Although cannabis offers lots of benefits, more than half of medical users experience mild to severe withdrawal symptoms, a new study has found.
Perhaps most surprising among the findings was that a younger age predicted greater severity and worsening of withdrawal symptoms over time.
Researchers also suggested that patients don’t often recognise their symptoms are associated with cannabis withdrawal, instead assuming that they are from an underlying condition which cannabis was treating.
The study highlights the need for more acknowledgement of cannabis withdrawal symptoms as well as therapies to lessen these effects.
Published in the journal Addiction, the study analysed detailed surveys across two years of 527 medical cannabis patients in the U.S state of Michigan.
The researchers then asked the patients if they had experienced any of 15 different symptoms when they ceased using cannabis. The symptoms mentioned include cravings, sleep problems, anxiety, restlessness, depressed mood, sweating, nausea, headache, strange dreams, irritability and aggression.
The patients were surveyed again one year and two years after their first survey.
At baseline, 41% of the subjects had mild symptoms, 34% moderate (multiple symptoms) and 25% were classed as severe (most or all of the symptoms). Over two years, most who had mild withdrawal symptoms were not likely to get worse, but some did move to moderate withdrawal symptoms.
Worryingly, around 10% of patients taking part in the study reported experiencing worsening changes to their sleep, mood, mental state, energy and appetite over two years even though they continued to use cannabis.
Lara Coughlin, Ph.D., who led the study, said, “Some people report experiencing significant benefits from medical cannabis, but our findings suggest a real need to increase awareness about the signs of withdrawal symptoms developing to decrease the potential downsides of cannabis use, especially among those who experience severe or worsening symptoms over time.”
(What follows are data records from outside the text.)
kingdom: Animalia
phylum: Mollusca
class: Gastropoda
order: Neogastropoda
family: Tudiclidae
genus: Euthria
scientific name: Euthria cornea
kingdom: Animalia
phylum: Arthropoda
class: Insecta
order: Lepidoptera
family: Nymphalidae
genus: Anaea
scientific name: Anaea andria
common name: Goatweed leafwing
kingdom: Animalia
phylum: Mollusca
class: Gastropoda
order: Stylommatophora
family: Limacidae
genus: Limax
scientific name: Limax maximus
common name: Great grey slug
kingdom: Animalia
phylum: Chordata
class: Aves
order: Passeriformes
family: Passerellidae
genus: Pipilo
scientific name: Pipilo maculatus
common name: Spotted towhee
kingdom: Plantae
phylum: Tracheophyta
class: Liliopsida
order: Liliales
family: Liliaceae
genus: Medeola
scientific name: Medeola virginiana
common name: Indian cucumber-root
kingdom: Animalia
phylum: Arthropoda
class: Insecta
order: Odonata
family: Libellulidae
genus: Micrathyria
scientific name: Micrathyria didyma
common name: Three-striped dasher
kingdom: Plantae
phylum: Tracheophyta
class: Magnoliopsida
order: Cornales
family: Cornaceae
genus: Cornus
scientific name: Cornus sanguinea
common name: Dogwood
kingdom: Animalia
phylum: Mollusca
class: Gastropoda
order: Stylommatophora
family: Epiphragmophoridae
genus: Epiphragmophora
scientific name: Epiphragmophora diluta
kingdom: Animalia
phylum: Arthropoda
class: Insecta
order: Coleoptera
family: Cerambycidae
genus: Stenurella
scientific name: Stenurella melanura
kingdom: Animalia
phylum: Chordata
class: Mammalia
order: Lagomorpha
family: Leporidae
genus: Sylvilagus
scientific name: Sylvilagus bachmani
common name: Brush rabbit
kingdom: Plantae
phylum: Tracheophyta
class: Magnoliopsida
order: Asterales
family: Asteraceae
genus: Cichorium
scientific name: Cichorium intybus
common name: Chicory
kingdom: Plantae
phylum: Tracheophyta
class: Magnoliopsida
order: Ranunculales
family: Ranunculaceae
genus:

It was found that patients who smoked cannabis tended to have more severe withdrawal symptoms than others, while people who chose to vape cannabis reported that their symptoms generally stayed the same or got worse, but did not improve.
Sleep problems were the most commonly reported symptoms, with cravings for cannabis also common. Sleep problems, depressed mood, decreased appetite, craving, restlessness, anxiety and irritability were also common among moderately affected patients.
Additionally, those in the severe group were more likely to be younger and to have mental health issues. Older adults were less likely to see their withdrawal symptom increase, while those who vaped were less likely to experience an improvement in their symptoms.
Why it matters?
People experiencing pain often choose cannabis over commonly prescribed pain medication such as opioids due to the better safety profile of cannabis.
However, as there is no medically accepted standard for medical cannabis dosing for different conditions, patients are often faced with an overwhelming amount of cannabis products that vary in strength, effects and route of administration.
There’s also not a huge amount of research or general consideration of cannabis withdrawal effects. And there is even less advice for ways of treating withdrawal symptoms – like CBD, exercise, and microdosing THC, for example.